Work to be completed:
Copy out the blog post below about "Pending Vegan" word for word, from start to finish.

The Wyly Theater in the Dallas Arts District
Over several years, for the month of June, I wrote about a short story that was available online each day of the month…. It seemed like a good idea at the time. My blog readership fell precipitously and nobody seemed to give a damn about what I was doing – which was a surprising amount of work.
Because of this result, I’m going to do it again this year – In September this time… because it is September.
Today’s story, for day 4 – Pending Vegan, by Jonathan Lethem
Read it online here:
Pending Vegan, by Jonathan Lethem
And, after the insipid triumphalist overture of music and video and prancing androgynous spandex, when the orcas finally entered the arena and began their leaping, SeaWorld was overwritten by their absolute and devastating presence. By their act of stitching two realms together, sky and water, merely for the delight of a stadium full of children—children who, in response, leaped, too, and vibrated in their seats, and gurgled incoherently, practically speaking in tongues. Other kids, older and more intrepid than his own, raced down to the plastic barrier to be splashed, to stand with their arms flapping. The killer whales, with their Emmett Kelly eyes, were God’s glorious lethal clowns. Their plush muscular bodies were the most unashamed things Pending Vegan had ever seen. Like panda bears redesigned by Albert Speer.
—-Jonathan Lethem, Pending Vegan
A few years ago, my son Lee and I went down to the Dallas Theater Center’s Wyly Theater to see a new musical, The Fortress of Solitude, adapted from Jonathan Lethem’s eponymous novel. It was Pay What You Can Night (pretty much the only way I can see quality live theater on an ongoing basis) – which is cool, though what we saw was essentially a dress rehearsal open to the public. Because of this, there was a bit of confusion and we discovered that our assigned seats weren’t there (the Wyly is infinitely reconfigurable and they had configured our seats out of existence). No problem, the box office had alternate seats which were better anyway (not that the Wyly has any bad seats) – we were placed in a line of vacant seats right up front. Two men sat next to us at the last minute.

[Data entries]
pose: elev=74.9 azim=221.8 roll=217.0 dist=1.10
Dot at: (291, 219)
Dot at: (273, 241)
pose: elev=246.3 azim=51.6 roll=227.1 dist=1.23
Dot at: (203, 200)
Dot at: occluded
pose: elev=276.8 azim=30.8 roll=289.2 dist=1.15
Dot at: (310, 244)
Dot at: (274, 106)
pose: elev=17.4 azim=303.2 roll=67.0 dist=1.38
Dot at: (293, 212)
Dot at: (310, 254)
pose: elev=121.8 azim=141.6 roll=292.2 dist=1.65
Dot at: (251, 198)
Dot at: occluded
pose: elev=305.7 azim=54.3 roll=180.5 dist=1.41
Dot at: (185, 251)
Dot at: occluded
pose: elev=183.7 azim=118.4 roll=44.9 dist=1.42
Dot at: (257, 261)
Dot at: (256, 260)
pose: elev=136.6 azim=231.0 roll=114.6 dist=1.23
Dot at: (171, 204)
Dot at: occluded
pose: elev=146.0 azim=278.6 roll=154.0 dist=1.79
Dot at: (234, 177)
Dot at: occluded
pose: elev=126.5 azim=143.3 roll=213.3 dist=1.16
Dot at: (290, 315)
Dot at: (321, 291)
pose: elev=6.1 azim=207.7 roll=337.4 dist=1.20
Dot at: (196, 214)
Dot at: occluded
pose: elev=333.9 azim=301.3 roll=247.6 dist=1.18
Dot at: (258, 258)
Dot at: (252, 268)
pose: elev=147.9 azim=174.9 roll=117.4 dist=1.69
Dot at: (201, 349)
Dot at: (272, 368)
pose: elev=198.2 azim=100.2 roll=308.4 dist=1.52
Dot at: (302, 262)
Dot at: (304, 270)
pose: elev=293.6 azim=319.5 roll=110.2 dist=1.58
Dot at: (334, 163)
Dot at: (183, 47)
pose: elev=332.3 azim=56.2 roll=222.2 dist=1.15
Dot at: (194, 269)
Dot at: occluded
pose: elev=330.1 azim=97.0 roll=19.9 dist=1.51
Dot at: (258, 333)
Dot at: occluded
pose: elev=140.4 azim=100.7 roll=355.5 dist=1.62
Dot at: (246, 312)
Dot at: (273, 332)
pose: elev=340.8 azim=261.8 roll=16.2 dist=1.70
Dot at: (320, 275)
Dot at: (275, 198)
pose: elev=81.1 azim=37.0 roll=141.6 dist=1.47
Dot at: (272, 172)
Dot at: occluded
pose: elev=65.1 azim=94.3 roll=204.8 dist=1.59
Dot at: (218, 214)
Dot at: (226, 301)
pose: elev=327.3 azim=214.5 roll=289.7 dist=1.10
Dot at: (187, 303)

Right answer:
The Wyly Theater in the Dallas Arts District
Over several years, for the month of June, I wrote about a short story that was available online each day of the month…. It seemed like a good idea at the time. My blog readership fell precipitously and nobody seemed to give a damn about what I was doing – which was a surprising amount of work.
Because of this result, I’m going to do it again this year – In September this time… because it is September.
Today’s story, for day 4 – Pending Vegan, by Jonathan Lethem
Read it online here:
Pending Vegan, by Jonathan Lethem
And, after the insipid triumphalist overture of music and video and prancing androgynous spandex, when the orcas finally entered the arena and began their leaping, SeaWorld was overwritten by their absolute and devastating presence. By their act of stitching two realms together, sky and water, merely for the delight of a stadium full of children—children who, in response, leaped, too, and vibrated in their seats, and gurgled incoherently, practically speaking in tongues. Other kids, older and more intrepid than his own, raced down to the plastic barrier to be splashed, to stand with their arms flapping. The killer whales, with their Emmett Kelly eyes, were God’s glorious lethal clowns. Their plush muscular bodies were the most unashamed things Pending Vegan had ever seen. Like panda bears redesigned by Albert Speer.
—-Jonathan Lethem, Pending Vegan
A few years ago, my son Lee and I went down to the Dallas Theater Center’s Wyly Theater to see a new musical, The Fortress of Solitude, adapted from Jonathan Lethem’s eponymous novel. It was Pay What You Can Night (pretty much the only way I can see quality live theater on an ongoing basis) – which is cool, though what we saw was essentially a dress rehearsal open to the public. Because of this, there was a bit of confusion and we discovered that our assigned seats weren’t there (the Wyly is infinitely reconfigurable and they had configured our seats out of existence). No problem, the box office had alternate seats which were better anyway (not that the Wyly has any bad seats) – we were placed in a line of vacant seats right up front. Two men sat next to us at the last minute.